[Extracted records]
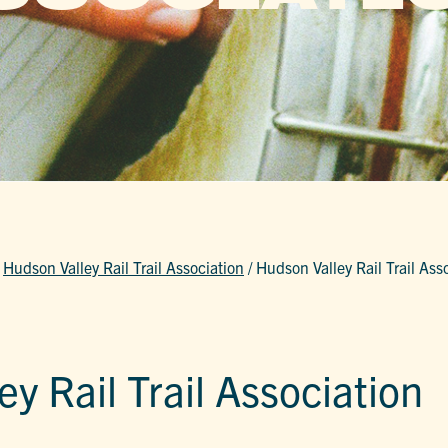
/
Hudson Valley Rail Trail Association
/
Hudson Valley Rail Trail Ass
y Rail Trail Association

_Description of the task_
Go through the records line by line and give the number of lines with the string "Valley" in them, stating nothing else.

_Your response_
2